» HOW TO COMPLETE THIS TASK
Print every line of the listing below verbatim, in its original order and without changing any character.
────
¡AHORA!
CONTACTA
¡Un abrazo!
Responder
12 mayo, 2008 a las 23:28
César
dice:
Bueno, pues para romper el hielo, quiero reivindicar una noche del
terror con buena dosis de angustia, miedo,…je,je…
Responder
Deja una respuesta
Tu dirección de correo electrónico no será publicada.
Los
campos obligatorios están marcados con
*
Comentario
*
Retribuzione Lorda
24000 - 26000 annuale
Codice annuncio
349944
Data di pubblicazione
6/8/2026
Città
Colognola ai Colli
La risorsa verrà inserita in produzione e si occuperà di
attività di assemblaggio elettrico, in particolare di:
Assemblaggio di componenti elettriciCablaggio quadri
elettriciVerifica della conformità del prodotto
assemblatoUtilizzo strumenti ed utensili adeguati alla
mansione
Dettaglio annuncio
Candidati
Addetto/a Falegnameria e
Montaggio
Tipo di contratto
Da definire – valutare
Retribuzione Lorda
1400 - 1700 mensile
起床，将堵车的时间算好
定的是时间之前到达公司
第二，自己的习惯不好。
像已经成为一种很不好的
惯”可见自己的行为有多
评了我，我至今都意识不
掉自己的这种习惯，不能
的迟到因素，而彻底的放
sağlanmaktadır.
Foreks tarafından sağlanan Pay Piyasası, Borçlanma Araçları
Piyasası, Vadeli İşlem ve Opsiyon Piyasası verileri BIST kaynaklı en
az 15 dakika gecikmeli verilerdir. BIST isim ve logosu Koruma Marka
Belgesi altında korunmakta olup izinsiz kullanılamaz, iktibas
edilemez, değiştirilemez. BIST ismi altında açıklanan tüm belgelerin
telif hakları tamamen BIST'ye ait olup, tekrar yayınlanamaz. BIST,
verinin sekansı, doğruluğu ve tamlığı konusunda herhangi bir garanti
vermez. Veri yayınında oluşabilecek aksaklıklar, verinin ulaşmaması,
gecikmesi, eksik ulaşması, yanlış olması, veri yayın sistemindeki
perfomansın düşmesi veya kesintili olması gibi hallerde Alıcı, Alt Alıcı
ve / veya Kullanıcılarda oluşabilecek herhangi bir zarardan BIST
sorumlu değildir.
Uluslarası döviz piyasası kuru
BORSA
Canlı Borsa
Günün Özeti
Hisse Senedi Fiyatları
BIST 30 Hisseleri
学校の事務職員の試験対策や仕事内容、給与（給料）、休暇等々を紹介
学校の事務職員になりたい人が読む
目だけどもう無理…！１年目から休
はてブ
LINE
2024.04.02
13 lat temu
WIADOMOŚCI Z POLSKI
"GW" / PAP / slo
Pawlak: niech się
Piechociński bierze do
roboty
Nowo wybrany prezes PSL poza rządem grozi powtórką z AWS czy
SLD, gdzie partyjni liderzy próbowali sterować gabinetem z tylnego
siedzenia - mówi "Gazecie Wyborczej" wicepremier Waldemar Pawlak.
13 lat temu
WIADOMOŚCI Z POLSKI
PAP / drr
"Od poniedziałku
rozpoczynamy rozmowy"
────
» REPLY
¡AHORA!
CONTACTA
¡Un abrazo!
Responder
12 mayo, 2008 a las 23:28
César
dice:
Bueno, pues para romper el hielo, quiero reivindicar una noche del
terror con buena dosis de angustia, miedo,…je,je…
Responder
Deja una respuesta
Tu dirección de correo electrónico no será publicada.
Los
campos obligatorios están marcados con
*
Comentario
*
Retribuzione Lorda
24000 - 26000 annuale
Codice annuncio
349944
Data di pubblicazione
6/8/2026
Città
Colognola ai Colli
La risorsa verrà inserita in produzione e si occuperà di
attività di assemblaggio elettrico, in particolare di:
Assemblaggio di componenti elettriciCablaggio quadri
elettriciVerifica della conformità del prodotto
assemblatoUtilizzo strumenti ed utensili adeguati alla
mansione
Dettaglio annuncio
Candidati
Addetto/a Falegnameria e
Montaggio
Tipo di contratto
Da definire – valutare
Retribuzione Lorda
1400 - 1700 mensile
起床，将堵车的时间算好
定的是时间之前到达公司
第二，自己的习惯不好。
像已经成为一种很不好的
惯”可见自己的行为有多
评了我，我至今都意识不
掉自己的这种习惯，不能
的迟到因素，而彻底的放
sağlanmaktadır.
Foreks tarafından sağlanan Pay Piyasası, Borçlanma Araçları
Piyasası, Vadeli İşlem ve Opsiyon Piyasası verileri BIST kaynaklı en
az 15 dakika gecikmeli verilerdir. BIST isim ve logosu Koruma Marka
Belgesi altında korunmakta olup izinsiz kullanılamaz, iktibas
edilemez, değiştirilemez. BIST ismi altında açıklanan tüm belgelerin
telif hakları tamamen BIST'ye ait olup, tekrar yayınlanamaz. BIST,
verinin sekansı, doğruluğu ve tamlığı konusunda herhangi bir garanti
vermez. Veri yayınında oluşabilecek aksaklıklar, verinin ulaşmaması,
gecikmesi, eksik ulaşması, yanlış olması, veri yayın sistemindeki
perfomansın düşmesi veya kesintili olması gibi hallerde Alıcı, Alt Alıcı
ve / veya Kullanıcılarda oluşabilecek herhangi bir zarardan BIST
sorumlu değildir.
Uluslarası döviz piyasası kuru
BORSA
Canlı Borsa
Günün Özeti
Hisse Senedi Fiyatları
BIST 30 Hisseleri
学校の事務職員の試験対策や仕事内容、給与（給料）、休暇等々を紹介
学校の事務職員になりたい人が読む
目だけどもう無理…！１年目から休
はてブ
LINE
2024.04.02
13 lat temu
WIADOMOŚCI Z POLSKI
"GW" / PAP / slo
Pawlak: niech się
Piechociński bierze do
roboty
Nowo wybrany prezes PSL poza rządem grozi powtórką z AWS czy
SLD, gdzie partyjni liderzy próbowali sterować gabinetem z tylnego
siedzenia - mówi "Gazecie Wyborczej" wicepremier Waldemar Pawlak.
13 lat temu
WIADOMOŚCI Z POLSKI
PAP / drr
"Od poniedziałku
rozpoczynamy rozmowy"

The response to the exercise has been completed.